He attempts a second joke, but is paged to the bridge instead.

Up on the bridge, sensors are reporting an unidentified vessel approaching. Data says it's a little interplanetary ship.
"Um, they locked lasers on us?" says Worf.
You can tell they'd like to make "oooh, scary!" jokes. Picard points out that lasers wouldn't even make it through their shields.
"Regulation says we're supposed to go to yellow alert," remarks Riker.
"World's oldest regulation," muses Picard. "Okay, go to yellow alert, I guess. And drop the shields."
"In case we decide to surrender to them."

Worf makes a growly noise, because I guess he doesn't have a sense of humor.

Music of indeterminate mood! Commercial break!

They are hailed by the other ship, and the guy in grey calls the "Federation vessel," so it looks like these guys aren't in the Federation.
"Why are you here?" the guy asks.

"I am Debin of Planet Atlec and I am ordering you to heave to and prepare to be boarded."
Sassy Riker Moment:

"Meh, we're in their space, let's find out what they want," suggests Picard. "Debin, what's good?" he asks
"You're towing the ship of a criminal," replies Debin, who seems to be trying to make himself seem imposing but is only coming off as flustered. "Give me Okona. He committed crimes on my planet."
Picard is surprised. "We were just helping a dude stranded by the side of the... space."
"Another ship coming to this crap-tacular party," announces Worf.
"Like the Altec ship, but with different markings," reads off Data.
They decide to put Debin on hold and check out this new ship, which is identified as a security ship from Straleb, the other planet in this system.
The security ship hails them.
"I am Secretary Kushell from Straleb. I already know who you are, and that Debin wants Okona, because I Big Brothered both your asses," says the d-bag on screen.

"You're gonna give Okona to me instead of Debin."
Picard has Worf mute the convo.
"Are you kidding me with this shit?"
He pages Okona to the bridge.
What's really catching my eye here is that kid to Kushell's left. He simultaneously looks uncomfortable with the situation, and is giving Kushell hella side-eye throughout this whole encounter.
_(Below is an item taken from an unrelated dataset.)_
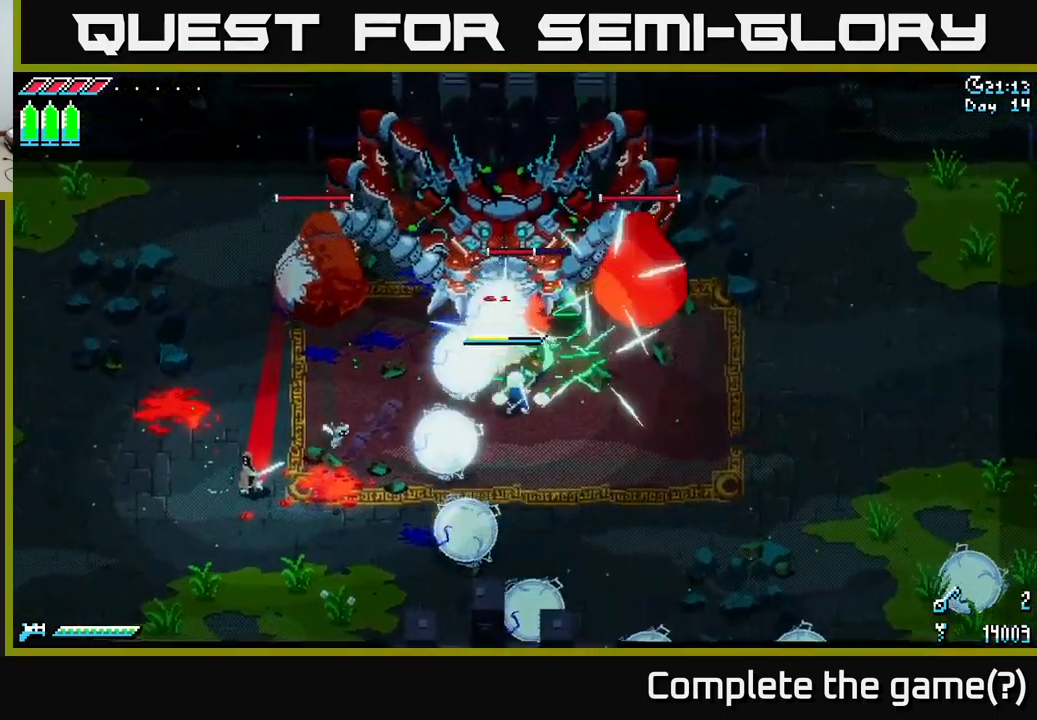
{"buttons": [], "left_stick": "center", "right_stick": "center", "events": [[84, "left_stick", "center"], [234, "left_stick", "up"], [284, "R2", "down"], [367, "left_stick", "right"], [433, "R2", "up"], [450, "left_stick", "center"]]}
At one point, Kushell tells Picard that he only has to comply with "one demand," and Picard makes note of the word "demand." 
"It is a word I have chosen," replies Kushell in a defiant matter, and I swear that kid rolls his eyes so hard I'd thought he hurt himself.

Kushell then goes on to talk about honor, and how he'll die or let others be killed in order to get what he wants. The kid seems alarmed by this, and Picard says he doesn't want that happening. He says he'll talk to some people, and hangs up on Kushell.
"Where the fuck is Okona?"
Worf reports that Okona hasn't responded, but has been reported as having been in three different crew quarters. He leaves the bridge to fetch Okona personally.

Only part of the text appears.